Raporda, bazı yetkililerin yolsuzluk yaptıklarına, bunun yanı sıra cezayı öngören yasanın etkili biçimde uygulanmadığına değinildi.
Siyasi partilerin kapatılmasına yönelik yargı yolunun açık olduğu belirtilen raporda, mecliste 79, kabinede bir kadın milletvekilinin bulunduğu, parlamentoya yaklaşık 50 yıl sonra ilk kez Süryani bir milletvekilinin girdiği bildirildi.
Raporda kadınların, iş yerlerinde ayrımcılığa uğradıklarına, genellikle idareci kadrolarında yer almadıklarına, çocukların cinsel istismar gördükleri yönünde bilgiler bulunduğuna, ensestin hala bir problem olduğuna, terör örgütü PKK’nın çocuk askerleri kullandığına işaret edildi.

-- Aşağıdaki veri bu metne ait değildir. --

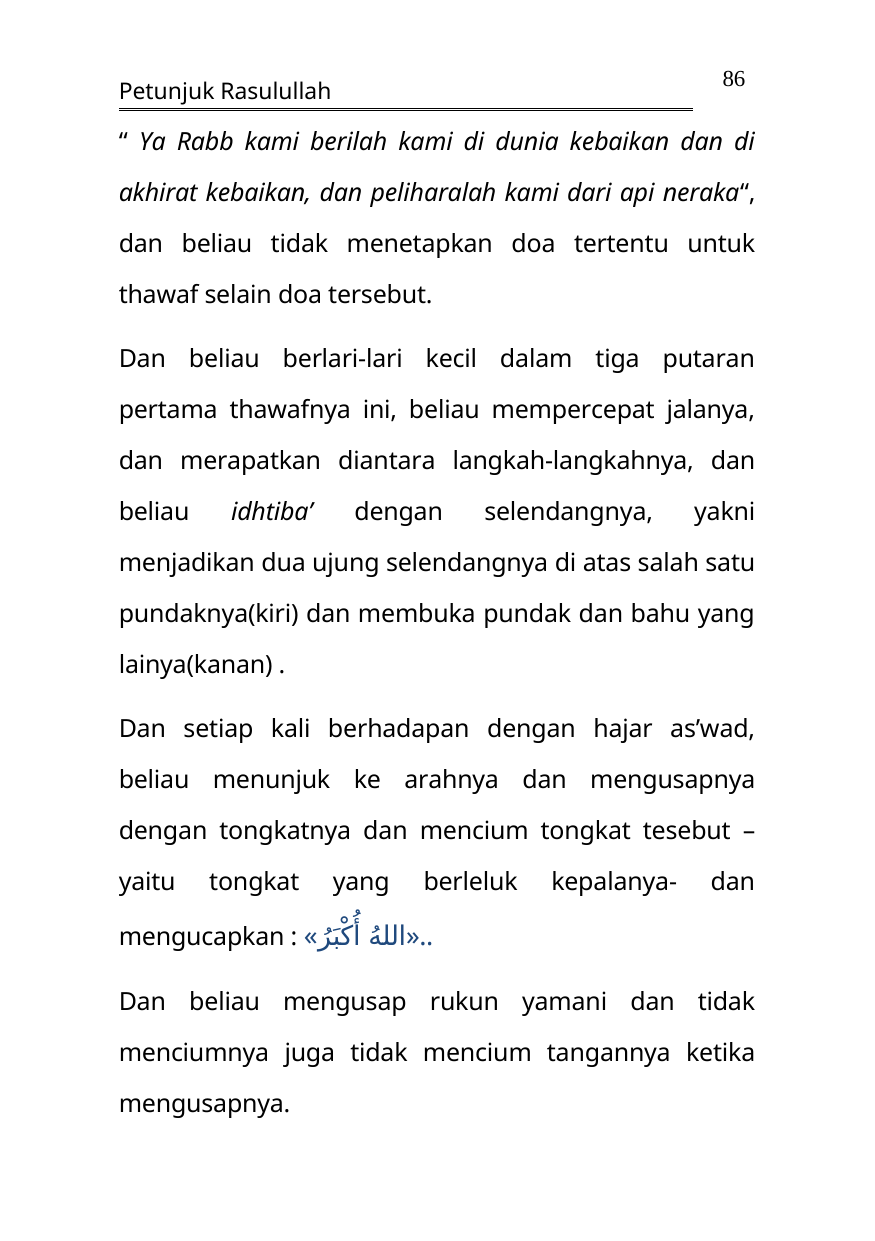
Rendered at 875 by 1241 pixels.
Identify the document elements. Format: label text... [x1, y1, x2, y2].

text “ Ya Rabb kami berilah kami di dunia kebaikan dan di akhirat kebaikan, dan peliharalah kami dari api neraka“, dan beliau tidak menetapkan doa tertentu untuk thawaf selain doa tersebut. [118, 124, 756, 311]
text Dan beliau mengusap rukun yamani dan tidak menciumnya juga tidak mencium tangannya ketika mengusapnya. [118, 984, 756, 1120]
text Dan beliau berlari-lari kecil dalam tiga putaran pertama thawafnya ini, beliau mempercepat jalanya, dan merapatkan diantara langkah-langkahnya, dan beliau idhtiba’ dengan selendangnya, yakni menjadikan dua ujung selendangnya di atas salah satu pundaknya(kiri) dan membuka pundak dan bahu yang lainya(kanan) . [118, 341, 756, 681]
text Dan setiap kali berhadapan dengan hajar as’wad, beliau menunjuk ke arahnya dan mengusapnya dengan tongkatnya dan mencium tongkat tesebut – yaitu tongkat yang berleluk kepalanya- dan mengucapkan : «اللهُ أُكْبَرُ».. [118, 710, 756, 953]
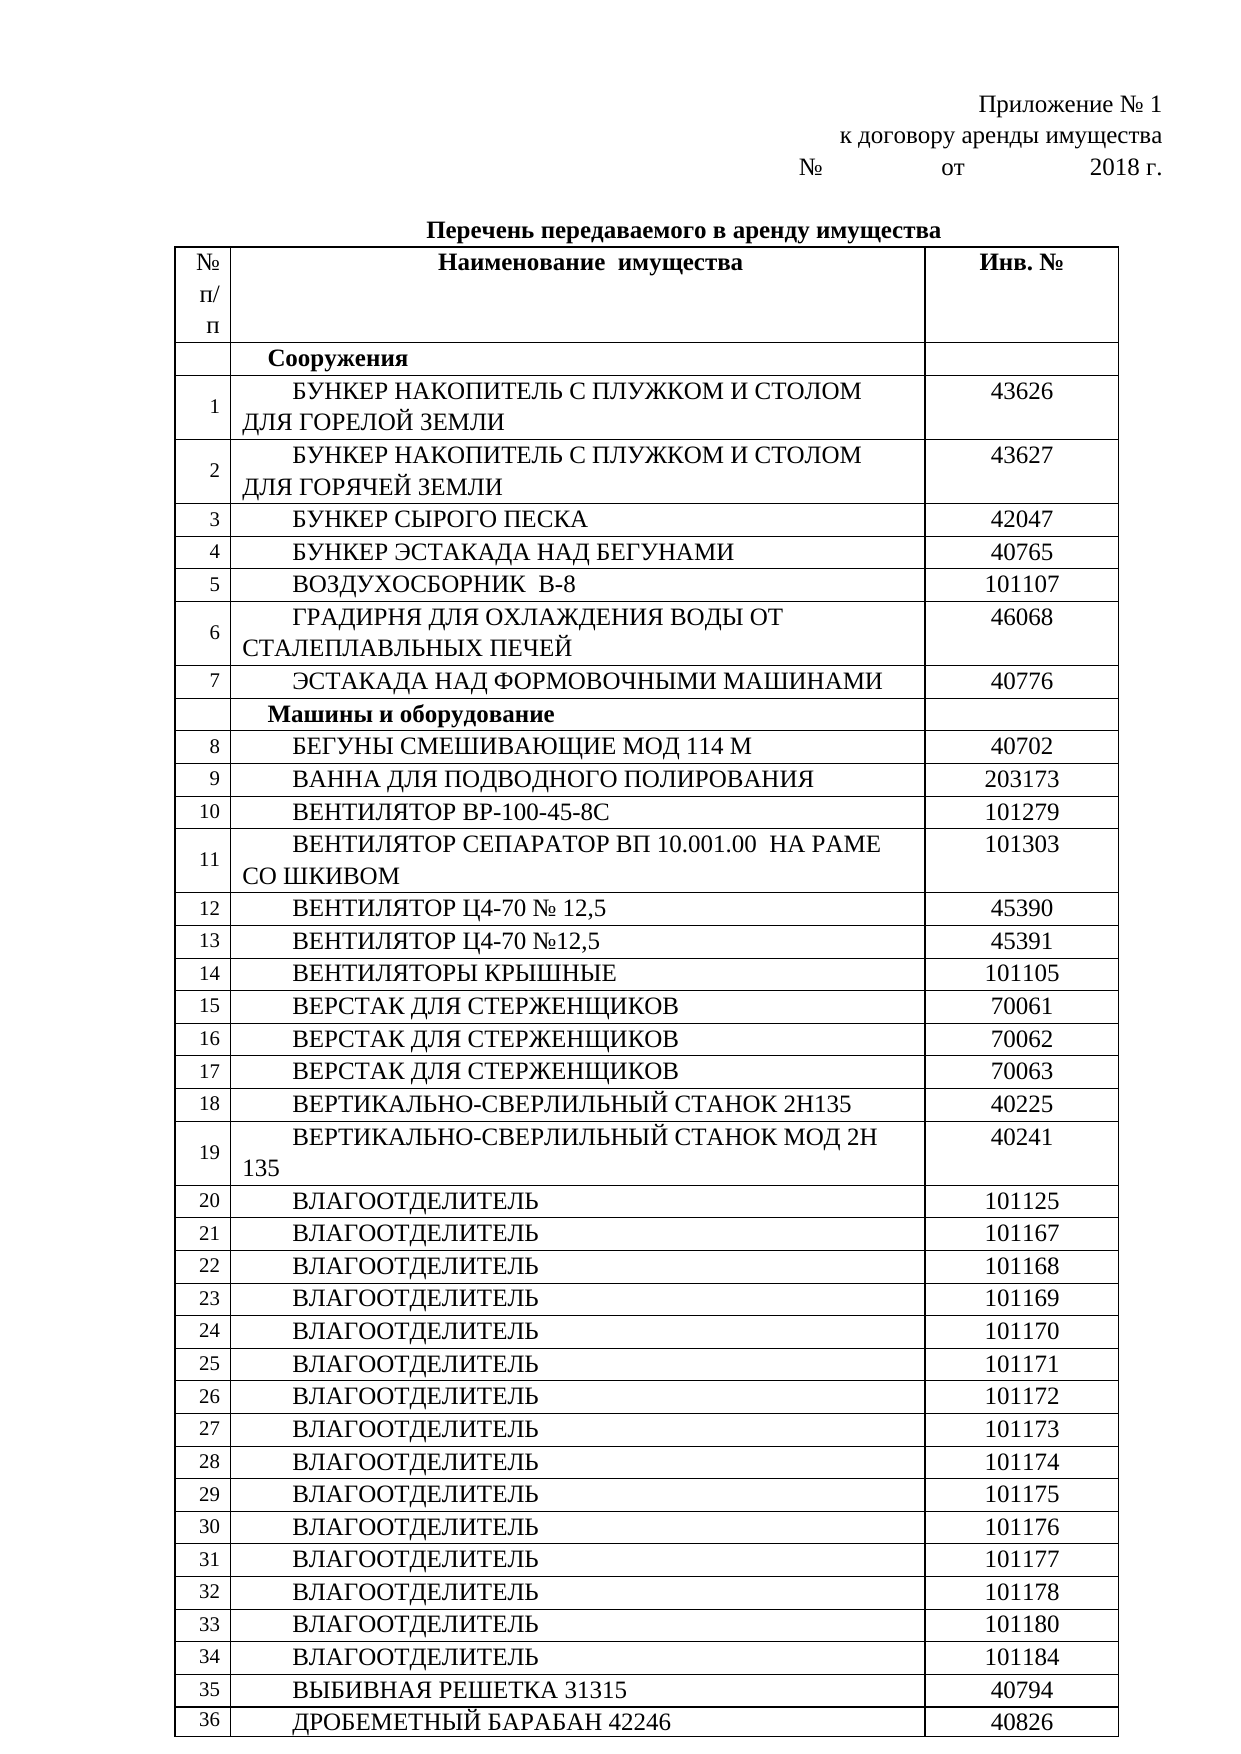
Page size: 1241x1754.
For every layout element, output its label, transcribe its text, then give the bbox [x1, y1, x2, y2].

table_cell 101177 [926, 1544, 1118, 1576]
table_cell 25 [176, 1349, 230, 1380]
table_cell 101174 [926, 1447, 1118, 1478]
table_header Инв. № [926, 248, 1118, 342]
table_cell [926, 699, 1118, 730]
table_cell 35 [176, 1675, 230, 1706]
table_header № п/п [176, 248, 230, 342]
table_cell ВЛАГООТДЕЛИТЕЛЬ [231, 1610, 924, 1641]
table_cell 70062 [926, 1024, 1118, 1055]
table_cell 40765 [926, 537, 1118, 568]
table_cell ВЕНТИЛЯТОРЫ КРЫШНЫЕ [231, 959, 924, 990]
table_cell 4 [176, 537, 230, 568]
table_cell 28 [176, 1447, 230, 1478]
table_cell 101167 [926, 1218, 1118, 1250]
table_cell 40826 [926, 1708, 1118, 1736]
table_cell ЭСТАКАДА НАД ФОРМОВОЧНЫМИ МАШИНАМИ [231, 666, 924, 698]
table_cell 29 [176, 1479, 230, 1511]
table_cell 2 [176, 440, 230, 503]
table_cell БУНКЕР ЭСТАКАДА НАД БЕГУНАМИ [231, 537, 924, 568]
table_cell 101303 [926, 829, 1118, 892]
table_header Наименование имущества [231, 248, 924, 342]
table_cell 24 [176, 1316, 230, 1348]
table_cell 18 [176, 1089, 230, 1121]
table_cell Машины и оборудование [231, 699, 924, 730]
table_cell ВЛАГООТДЕЛИТЕЛЬ [231, 1414, 924, 1446]
table_cell 19 [176, 1122, 230, 1185]
table_cell 101172 [926, 1381, 1118, 1413]
table_cell 70063 [926, 1056, 1118, 1088]
table_cell ВЛАГООТДЕЛИТЕЛЬ [231, 1544, 924, 1576]
table_cell ВЕРТИКАЛЬНО-СВЕРЛИЛЬНЫЙ СТАНОК 2Н135 [231, 1089, 924, 1121]
table_cell ВЕНТИЛЯТОР Ц4-70 № 12,5 [231, 893, 924, 925]
text Перечень передаваемого в аренду имущества [131, 215, 1162, 244]
text № от 2018 г. [131, 152, 1162, 181]
table_cell ВАННА ДЛЯ ПОДВОДНОГО ПОЛИPОВАНИЯ [231, 764, 924, 796]
table_cell [176, 343, 230, 375]
table_cell ДPОБЕМЕТНЫЙ БАPАБАН 42246 [231, 1708, 924, 1736]
table_cell 7 [176, 666, 230, 698]
table_cell ВЛАГООТДЕЛИТЕЛЬ [231, 1218, 924, 1250]
table_cell БУНКЕР СЫРОГО ПЕСКА [231, 504, 924, 536]
table_cell ВЛАГООТДЕЛИТЕЛЬ [231, 1186, 924, 1217]
table_cell 27 [176, 1414, 230, 1446]
table_cell 101173 [926, 1414, 1118, 1446]
table_cell ВЛАГООТДЕЛИТЕЛЬ [231, 1284, 924, 1315]
table_cell ВЕРТИКАЛЬНО-СВЕРЛИЛЬНЫЙ СТАНОК МОД 2Н 135 [231, 1122, 924, 1185]
table_cell 40241 [926, 1122, 1118, 1185]
table_cell 40225 [926, 1089, 1118, 1121]
table_cell [926, 343, 1118, 375]
table_cell ВЕНТИЛЯТОР Ц4-70 №12,5 [231, 926, 924, 957]
text Приложение № 1 [131, 89, 1162, 117]
table_cell ВЕНТИЛЯТОР СЕПАРАТОР ВП 10.001.00 НА РАМЕ СО ШКИВОМ [231, 829, 924, 892]
table_cell ВЕНТИЛЯТОР ВР-100-45-8С [231, 797, 924, 828]
table_cell 101178 [926, 1577, 1118, 1608]
table_cell 14 [176, 959, 230, 990]
table_cell ВОЗДУХОСБОРНИК В-8 [231, 569, 924, 601]
table_cell 5 [176, 569, 230, 601]
table_cell ВЫБИВНАЯ РЕШЕТКА 31315 [231, 1675, 924, 1706]
table_cell ВЕРСТАК ДЛЯ СТЕРЖЕНЩИКОВ [231, 991, 924, 1023]
table_cell 46068 [926, 602, 1118, 665]
table_cell 101279 [926, 797, 1118, 828]
table_cell БУНКЕР НАКОПИТЕЛЬ С ПЛУЖКОМ И СТОЛОМ ДЛЯ ГОРЯЧЕЙ ЗЕМЛИ [231, 440, 924, 503]
table_cell ВЛАГООТДЕЛИТЕЛЬ [231, 1577, 924, 1608]
table_cell ВЛАГООТДЕЛИТЕЛЬ [231, 1479, 924, 1511]
table_cell 20 [176, 1186, 230, 1217]
table_cell 36 [176, 1708, 230, 1736]
table_cell ВЛАГООТДЕЛИТЕЛЬ [231, 1251, 924, 1282]
table_cell 101125 [926, 1186, 1118, 1217]
table_cell 11 [176, 829, 230, 892]
table_cell 40776 [926, 666, 1118, 698]
table_cell [176, 699, 230, 730]
table_cell ВЛАГООТДЕЛИТЕЛЬ [231, 1512, 924, 1543]
table_cell 70061 [926, 991, 1118, 1023]
table_cell 43627 [926, 440, 1118, 503]
text к договору аренды имущества [131, 120, 1162, 149]
table_cell 33 [176, 1610, 230, 1641]
table_cell 45391 [926, 926, 1118, 957]
table_cell 26 [176, 1381, 230, 1413]
table_cell 32 [176, 1577, 230, 1608]
table_cell 3 [176, 504, 230, 536]
table_cell 12 [176, 893, 230, 925]
table_cell ВЛАГООТДЕЛИТЕЛЬ [231, 1642, 924, 1674]
table_cell БУНКЕР НАКОПИТЕЛЬ С ПЛУЖКОМ И СТОЛОМ ДЛЯ ГОРЕЛОЙ ЗЕМЛИ [231, 376, 924, 439]
table_cell 40794 [926, 1675, 1118, 1706]
table_cell 45390 [926, 893, 1118, 925]
table_cell 17 [176, 1056, 230, 1088]
table_cell ВЛАГООТДЕЛИТЕЛЬ [231, 1381, 924, 1413]
table_cell 40702 [926, 731, 1118, 763]
table_cell ВЕРСТАК ДЛЯ СТЕРЖЕНЩИКОВ [231, 1024, 924, 1055]
table_cell 13 [176, 926, 230, 957]
table_cell 101184 [926, 1642, 1118, 1674]
table_cell ВЕРСТАК ДЛЯ СТЕРЖЕНЩИКОВ [231, 1056, 924, 1088]
table_cell 9 [176, 764, 230, 796]
table_cell 42047 [926, 504, 1118, 536]
table_cell 43626 [926, 376, 1118, 439]
table_cell 30 [176, 1512, 230, 1543]
table_cell 101176 [926, 1512, 1118, 1543]
table_cell 15 [176, 991, 230, 1023]
table_cell 8 [176, 731, 230, 763]
table_cell 101170 [926, 1316, 1118, 1348]
table_cell 31 [176, 1544, 230, 1576]
table_cell 1 [176, 376, 230, 439]
table_cell 101171 [926, 1349, 1118, 1380]
table_cell 101105 [926, 959, 1118, 990]
table_cell 21 [176, 1218, 230, 1250]
table_cell 23 [176, 1284, 230, 1315]
table_cell 101175 [926, 1479, 1118, 1511]
table_cell ВЛАГООТДЕЛИТЕЛЬ [231, 1349, 924, 1380]
table_cell 10 [176, 797, 230, 828]
table_cell ВЛАГООТДЕЛИТЕЛЬ [231, 1316, 924, 1348]
table_cell ВЛАГООТДЕЛИТЕЛЬ [231, 1447, 924, 1478]
table_cell 16 [176, 1024, 230, 1055]
table_cell 22 [176, 1251, 230, 1282]
table_cell 101168 [926, 1251, 1118, 1282]
table_cell 101107 [926, 569, 1118, 601]
table_cell Сооружения [231, 343, 924, 375]
table_cell 101169 [926, 1284, 1118, 1315]
table_cell 101180 [926, 1610, 1118, 1641]
table_cell ГPАДИPНЯ ДЛЯ ОХЛАЖДЕНИЯ ВОДЫ ОТ СТАЛЕПЛАВЛЬНЫХ ПЕЧЕЙ [231, 602, 924, 665]
table_cell 6 [176, 602, 230, 665]
table_cell БЕГУНЫ СМЕШИВАЮЩИЕ МОД 114 М [231, 731, 924, 763]
table_cell 203173 [926, 764, 1118, 796]
table_cell 34 [176, 1642, 230, 1674]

İnsan hakları raporunda, Türkiye’de Yahudi karşıtı olayların meydana geldiği, çeşitli gazetelerin, reklamların ve televizyon programlarının, Yahudi aleyhtarı mesajlar taşımayı sürdürdüğü, kitap evlerinde bu konudaki kaynakların yaygın biçimde görüldüğü savunuldu.
Türk hükümetinin, engelli kişilerle ilgili yasayı etkili biçimde uygulamadığı da öne sürülen raporda, anayasanın, tüm vatandaşlar için tek bir tabiiyet tanımını şart koştuğu bildirildi.
Raporda, hükümetin, dernek kurma hakkı ve toplu sözleşme konularında bazı kısıtlamaları devam ettirdiği, iş yasasının, sendika liderlerinin siyasi partilerde görev almalarını yasakladığı belirtildi.
Yasaların, zorla çalıştırılmanın her türlüsünü yasakladığı ve hükümetin bunları etkili biçimde uyguladığı vurgulanan raporda, çoğunlukla tarım, marangozluk ve ayakkabıcılık sektörlerinde kullanılan çocuk işçilerin, oto tamirciliği ve sokak satıcılığı da yaptıkları, bazı ailelerin çocuklarını çalışmaya ve dilenmeye zorladığı kaydedildi.